Lili sentit qu’elle avait déclenché une bombe à retardement. Nerveuse, elle feignit porter son attention à son verre vide, dépitée. Elle ne pourrait faire semblant de le boire.

— J’avais quatorze ans… il m’a poussé à avoir des relations avec une prostituée de trois fois mon âge…

Elle le fixait, étonnée. Elle s’attendait à quelque chose de pire que ça, mais comprit que c’était grave pour lui.

— Mais quel enfoiré ! Le sale porc !

— Bon ! Arrête, n’exagérons pas, c’est du passé.

— Non, ce n’est pas du passé, regarde où ça t’a mené !

Outrée, elle ne contrôlait plus ses mots.

— Le plus grand violoniste, oui ! Mais pas que ! Il mérite la prison ce connard ! Tout autant que…

— Tout autant que moi.

Il posa ses deux mains sur la table et poussa la tête en arrière, regard levé au plafond, comme s’il cherchait à s’enfuir. Le serveur arriva à cet instant avec deux assiettes joliment dressées, versa du vin dans leurs verres et repartit aussitôt, sans s’enquérir si le repas se passait bien. Il était capable de ressentir la tension dégagée par ce couple.

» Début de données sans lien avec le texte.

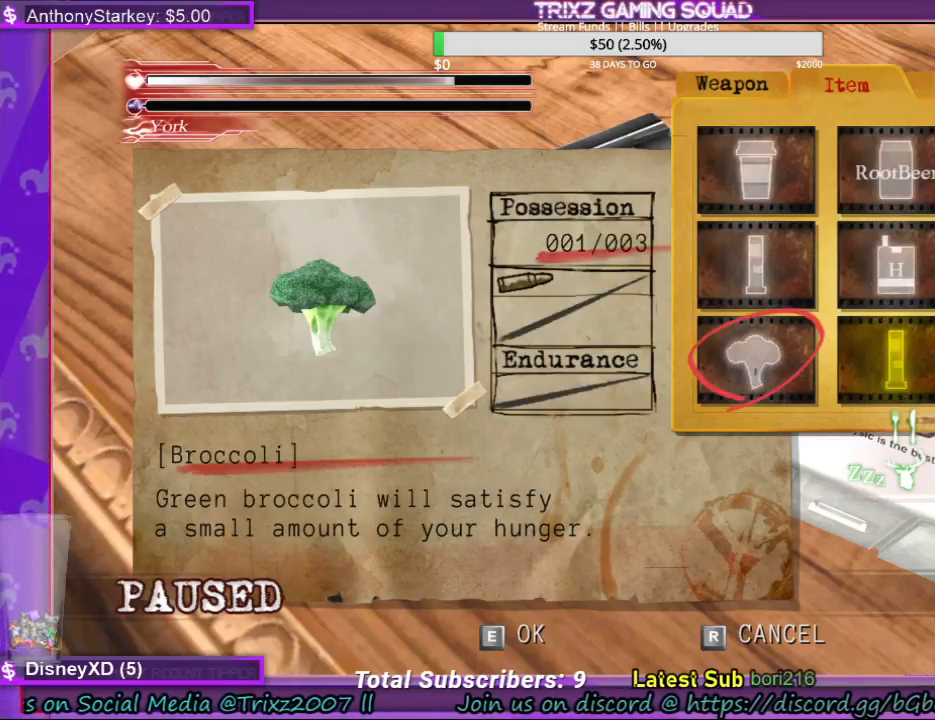
Gameplay with keyboard and mouse; each line is a JSON object with the keys and mouse buttons held at the frame after it. "events" lists presses ("down") and releases ("up") of "a", "ctrl", "d", "e", "f", "q", "r", "s", "shift", "space", "tab", "w", "mouse_left", "mouse_wheel", "mouse_right", "mouse_mb4" and "mouse_mb5" between this image and that frame as [ms after this image, input, new state], when the widget could be followed in between. "mouse_left", "mouse_wheel", "mouse_right", "mouse_mb4", "mouse_mb5" = the "left", "wheel", "right", "mb4", "mb5" buttons of the "mouse" list. No other keys are recorded. "wheel" means that the mouse wheel is clicked or scrolled. Mouse movement is not recorded.
{"keys": [], "mouse": [], "events": [[234, "e", "down"], [334, "e", "up"]]}
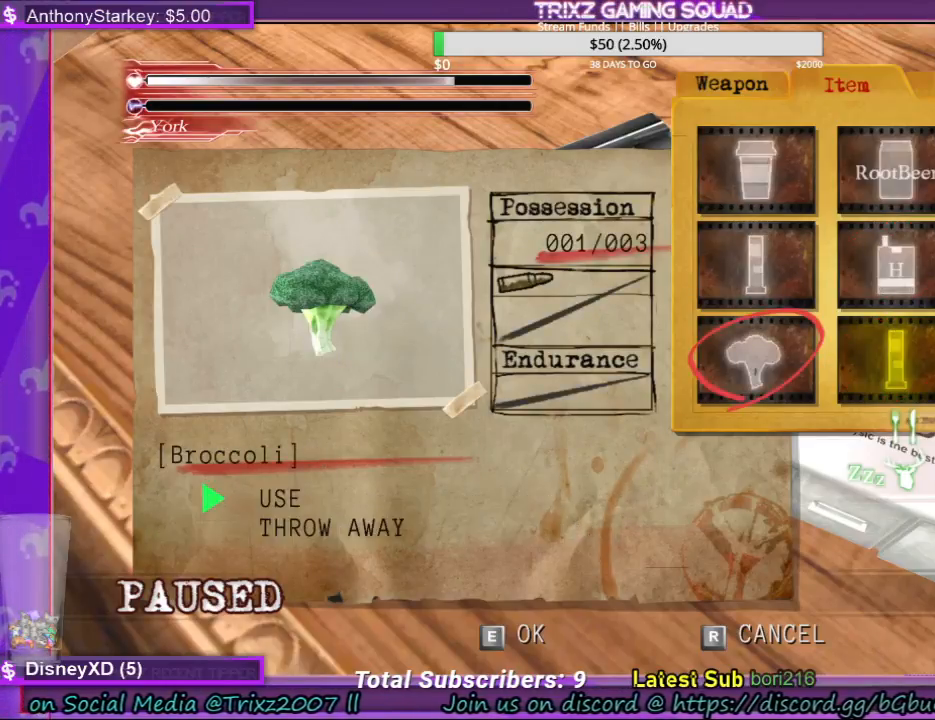
{"keys": [], "mouse": [], "events": [[234, "e", "down"], [367, "e", "up"]]}
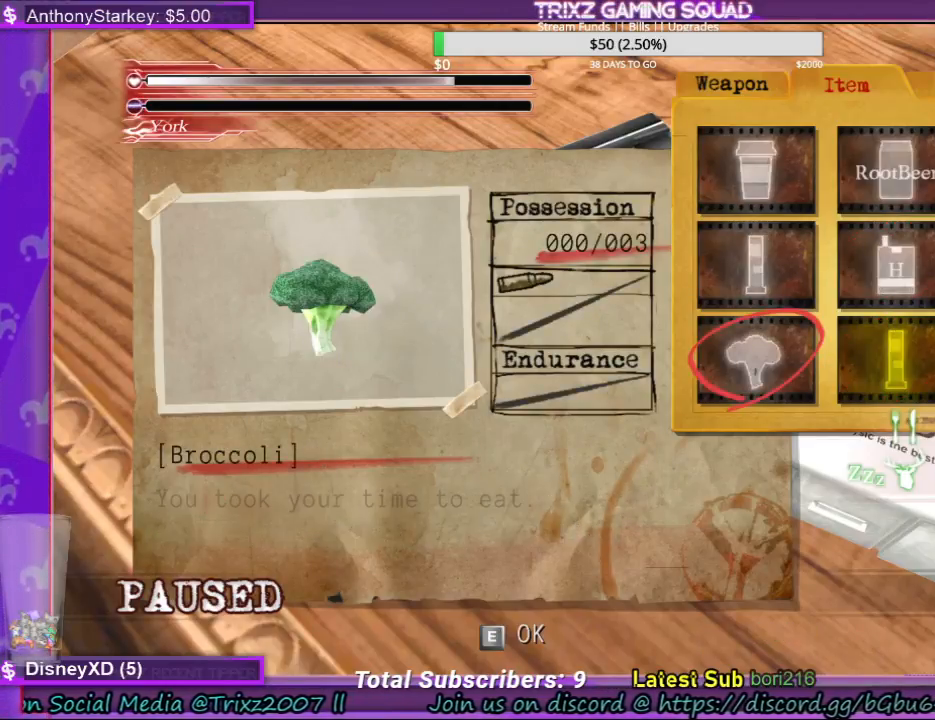
{"keys": [], "mouse": [], "events": []}
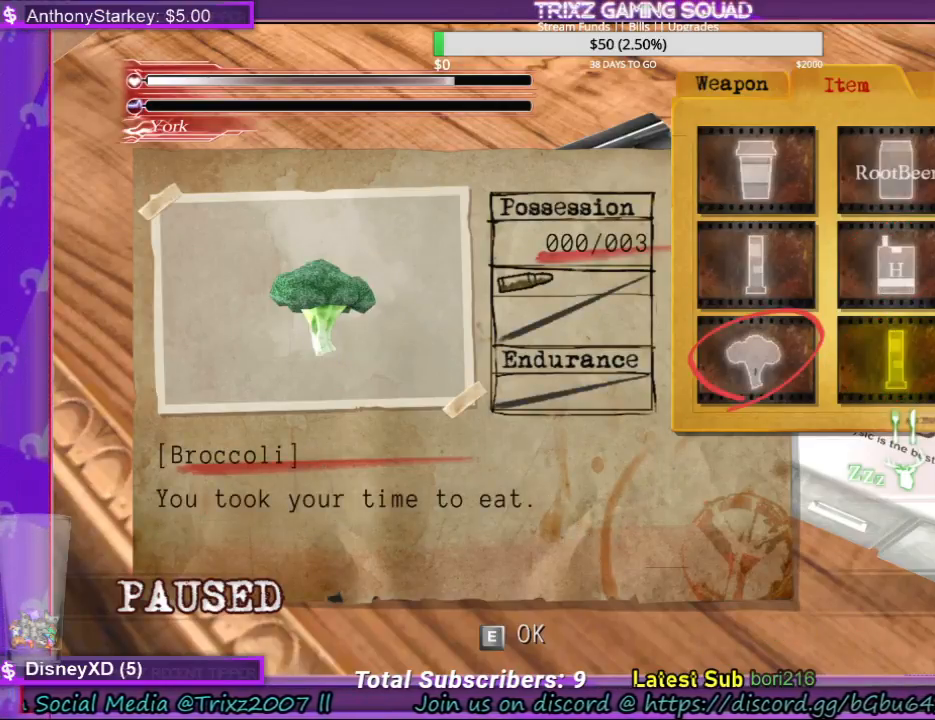
{"keys": [], "mouse": [], "events": []}
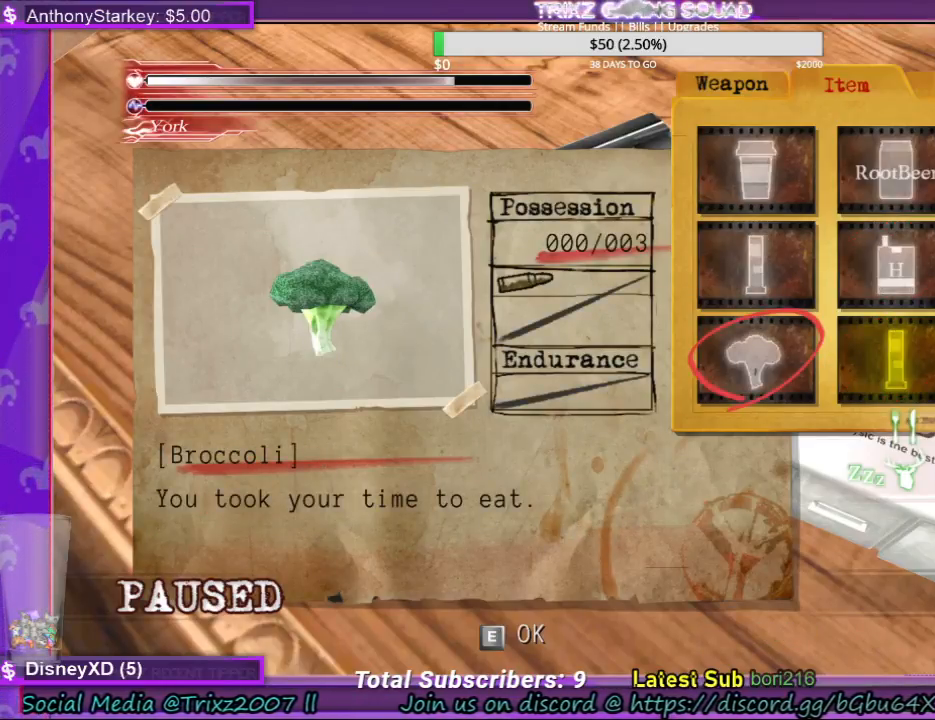
{"keys": [], "mouse": [], "events": [[267, "e", "down"], [367, "e", "up"]]}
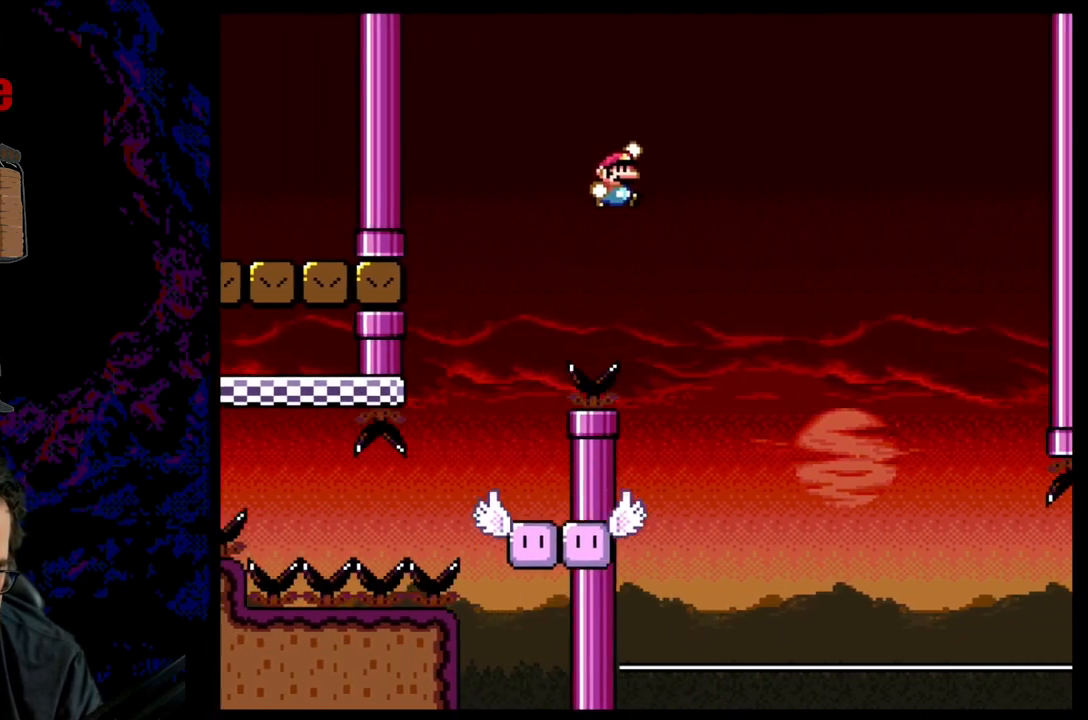
Gameplay with a controller (Nintendo layout); each line is a JSON object with the inputs held at the frame after it. "events" lists button and stick changes between this image and that frame as [ms after this image, input, new state], when the widget could be followed in between. Not read: L3 R3.
{"buttons": ["B", "Y"], "events": [[267, "DPAD_DOWN", "down"], [283, "DPAD_DOWN", "up"], [283, "DPAD_LEFT", "down"], [283, "DPAD_RIGHT", "up"], [450, "DPAD_LEFT", "up"]]}
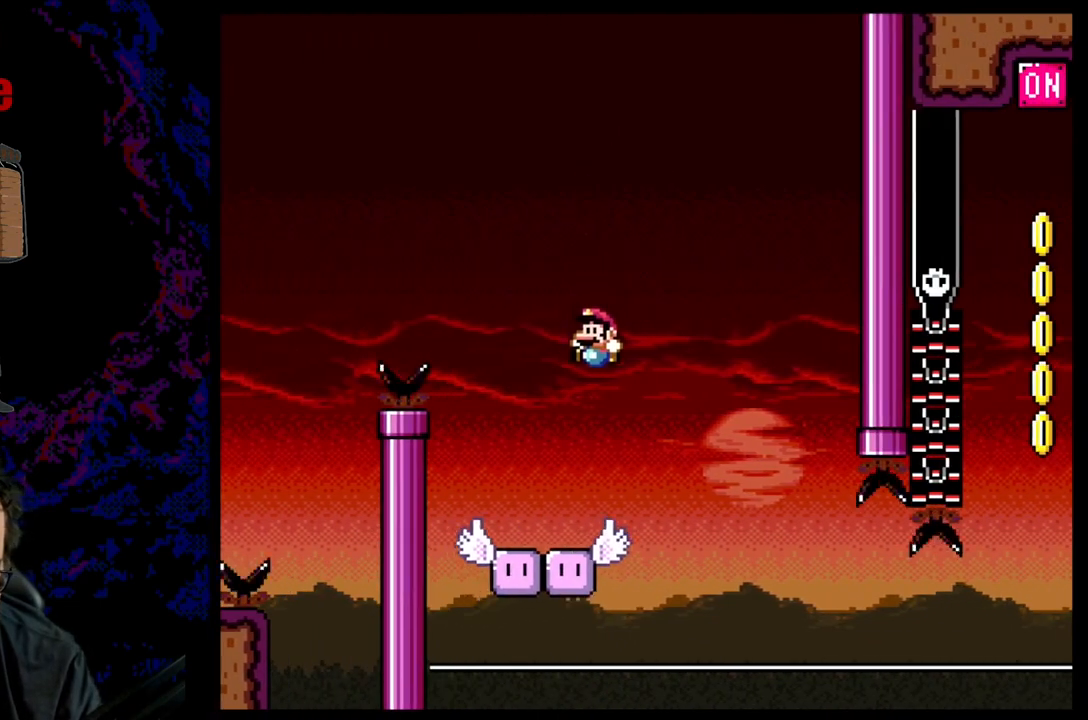
{"buttons": ["Y", "DPAD_RIGHT"], "events": [[50, "DPAD_RIGHT", "down"], [83, "B", "up"], [283, "B", "down"], [450, "B", "up"]]}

Cette conversation avec Lili permit à Franz de percevoir les choses sous un autre point de vue. Il réalisait qu’il s’était laissé abuser par son mentor dans le seul but de lui ressembler ; qu’à force de s’enfermer dans son mutisme, il s’était éloigné de son père et avait commis des atrocités. D’abord par son comportement exécrable et ses jeux d’humiliation, puis par ses crimes.

Cette révélation fut si brutale, qu’il aurait voulu balancer le contenu de son verre, renverser la table ou hurler et insulter tout le monde. Mais il se retint. Un seul faux pas, il la perdrait elle aussi, pour toujours. Il était coincé, condamné encore à taire son désarroi sans se cabrer. Il s’efforçait de contenir sa rage, des larmes brûlantes qui voulaient s’échapper de ses yeux.

S’apercevant de sa détresse, Lili voulut lui prendre la main. Il la retira et se leva, sans une attention ni excuse pour elle, et sortit. Elle réfléchit deux secondes avant de se lever aussi et le suivre, sans oublier de prévenir, au passage, le maître d’hôtel qu’ils allaient fumer.

Elle le retrouva à l’extérieur, une main sur ses yeux essuyait des larmes.

— Excuse-moi, j’ai tout gâché !

Ils dirent la même chose à l’unisson. Ce détail détendit l’ambiance puisqu’ils ne purent éviter un rire nerveux. Il l’enlaça et la serra fort contre lui, à tel point que leurs cœurs battaient en harmonie. Si seulement ce moment pouvait se prolonger éternellement se dit-il, alors qu’il sentait sa chaleur et humait son parfum. Il l’embrassa d’un baiser qu’elle répondit avec autant de passion.